Re: Pre-fetching some URLs

From: Dancer <>
Date: Tue, 22 Oct 1996 12:39:14 +1000

Adrian Havill wrote:
> Dancer wrote:
> > > By the way, what is the typical hit rate that you might
> > > be getting ? I am getting around 40% rate hit and for
> > > some of the people that I speak to, they said it is
> > > pretty high.
> >
> > We're running a 900MB cache here. We peak at around a 25% hit-rate. We
> We use a two squid setup (v1.0.18) running as neighbors. Our Tokyo squid
> reported the following hit percentages this morning: HTTP: 27%, FTP:
> 15%, Gopher: 7%. Our Osaka neighbor squid reported HTTP 31% FTP 8%
> Gopher 0%.
> We usually average just under 30% for HTTP.
> 40% is wierdly high, but not impossible. I find that we can increase
> our HTTP hit rate by about 5% if we pre-fetch in every URL that's in the
> current issue of "Yahoo Online" (the magazine, Japanese edition).
> Typing those URLs in is the chore we give to the data-entry guy in the
> office we hate. >:-> It'd be nice if Yahoo published a disk every month
> with nothing but the URLs in the magazine.
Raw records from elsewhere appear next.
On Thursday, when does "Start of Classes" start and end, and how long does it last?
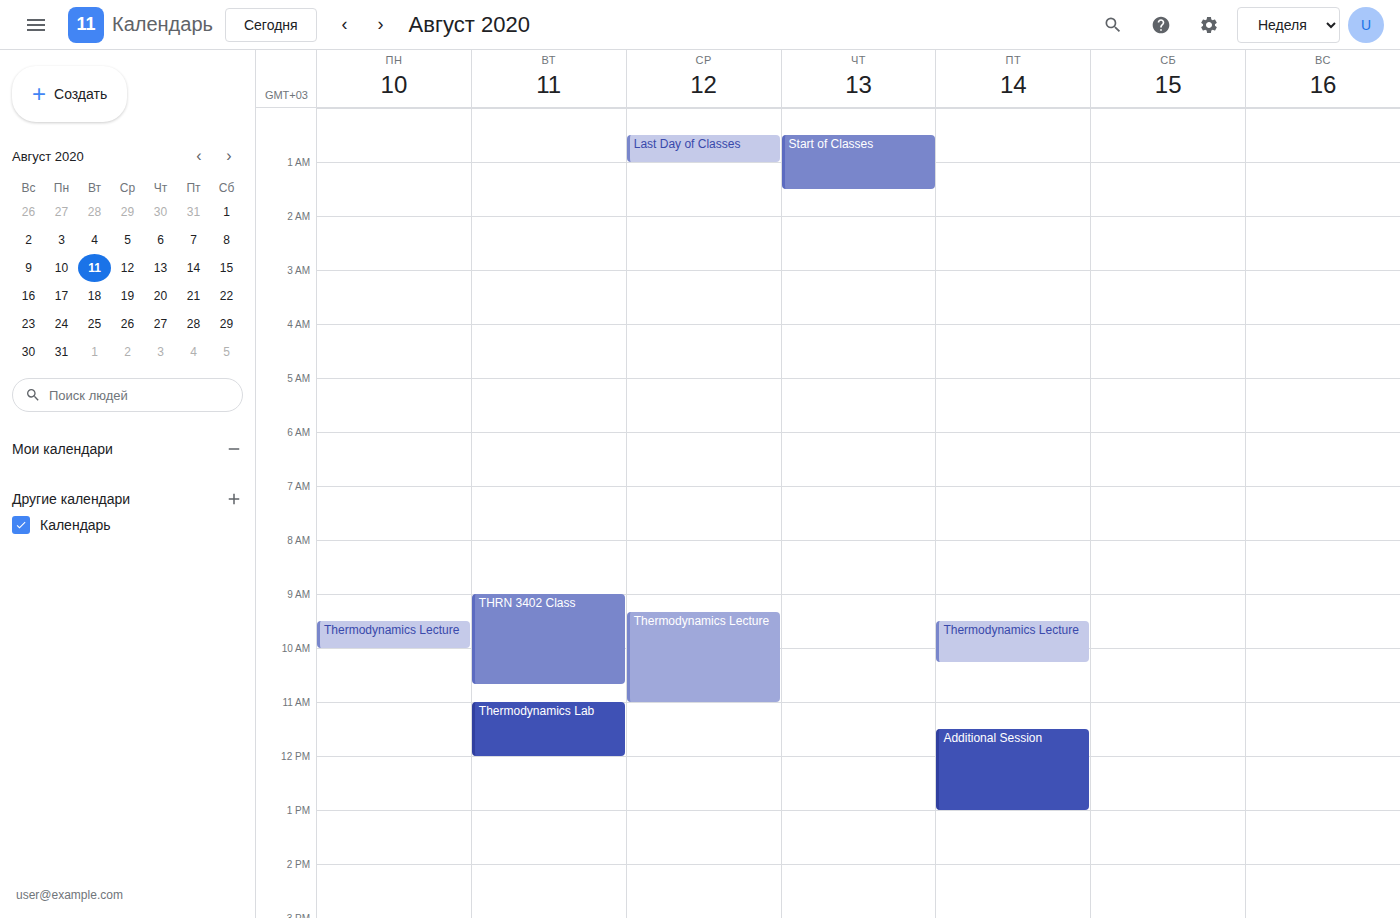
12:30 AM to 1:30 AM, 1 hourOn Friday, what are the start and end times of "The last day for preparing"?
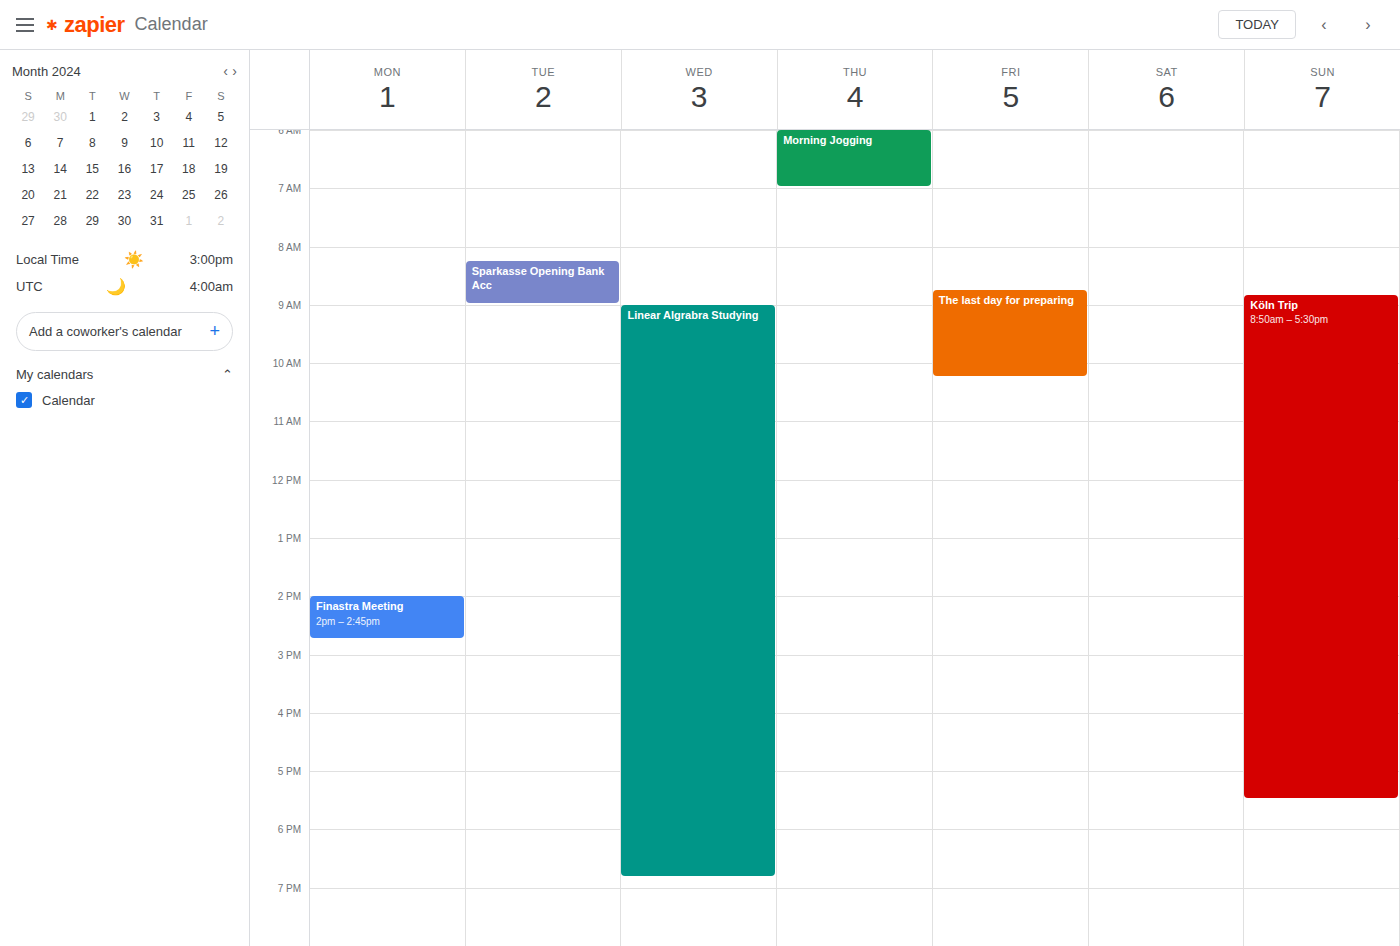
8:45 AM to 10:15 AMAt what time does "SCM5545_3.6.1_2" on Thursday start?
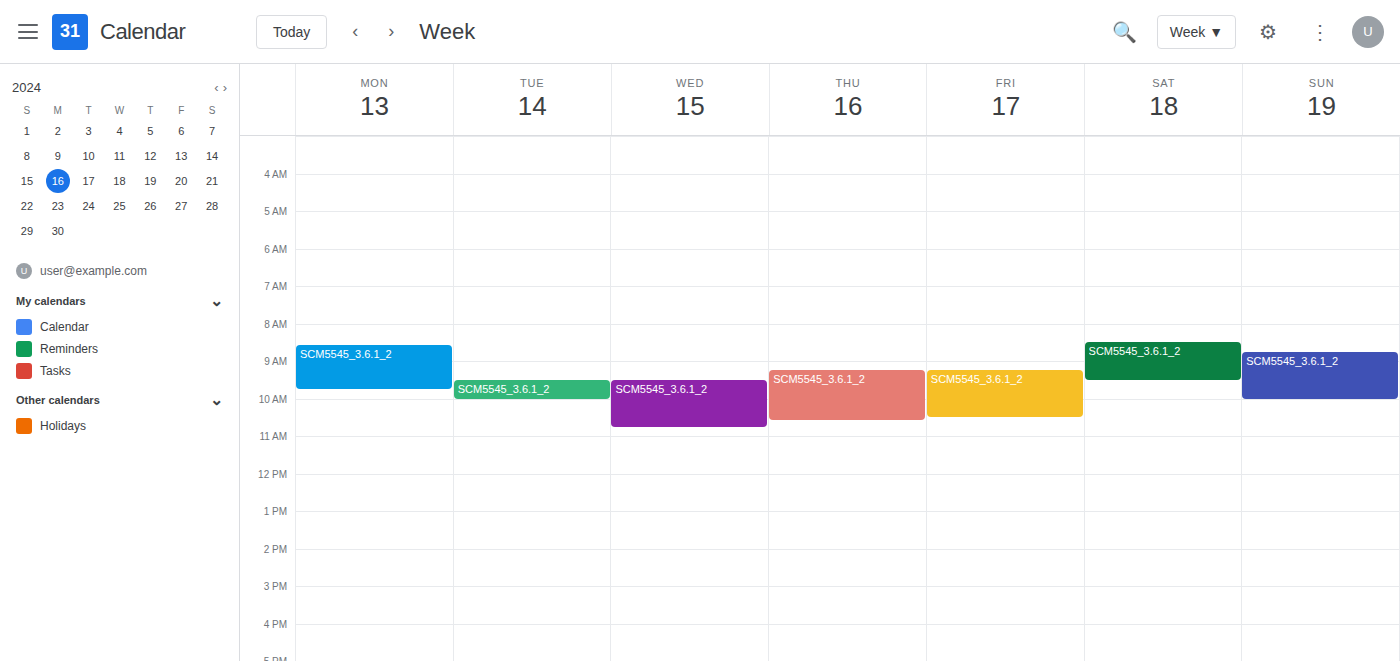
09:15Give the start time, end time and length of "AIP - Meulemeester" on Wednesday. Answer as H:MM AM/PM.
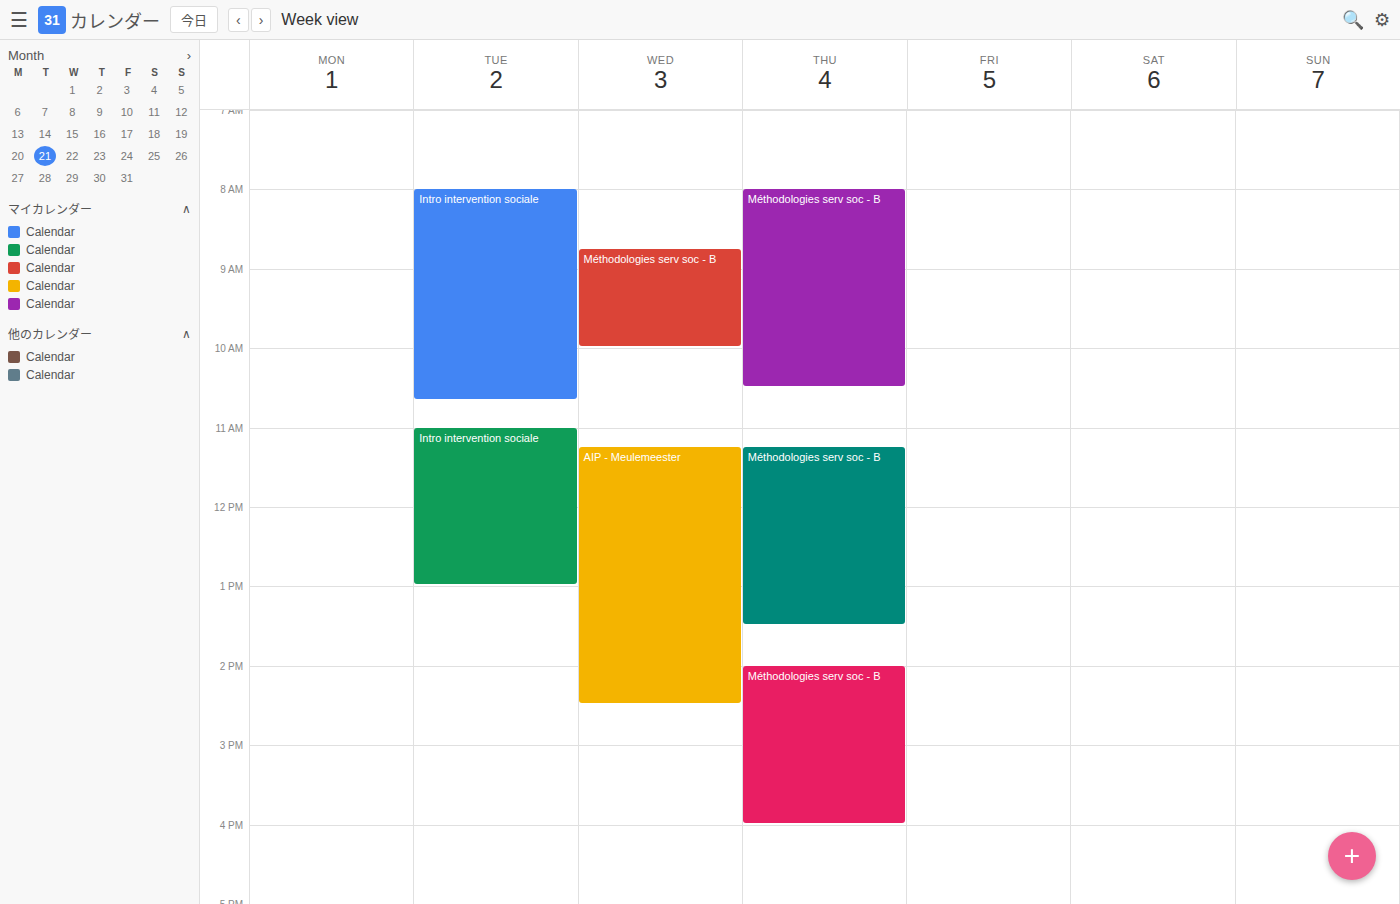
11:15 AM to 2:30 PM, 3 hours 15 minutes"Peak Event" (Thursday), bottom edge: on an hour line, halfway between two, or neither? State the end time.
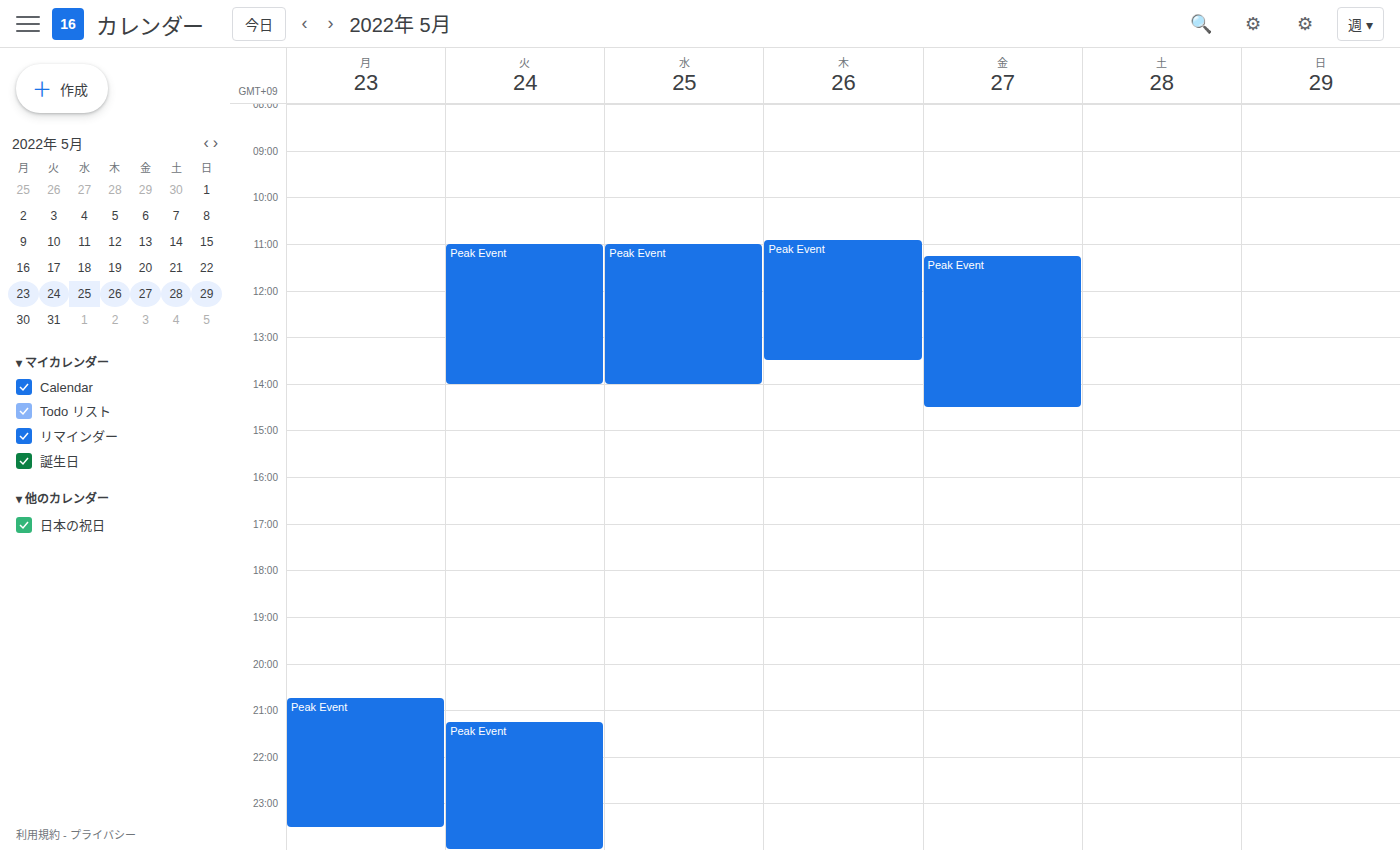
1:30 PM -- halfway between the 1 PM and 2 PM lines.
Our central hub cache _does_ identify the subnet caches as neighbours,
but the subnets are connected to the hub by 28K8 modems, and thus full
sharing isn't really in order.

I've thought about pre-fetching, but it seems a false economy, mostly.
The first person to access the URL will bring it into the cache. If
_nobody_ accesses it, then caching it is a waste of space.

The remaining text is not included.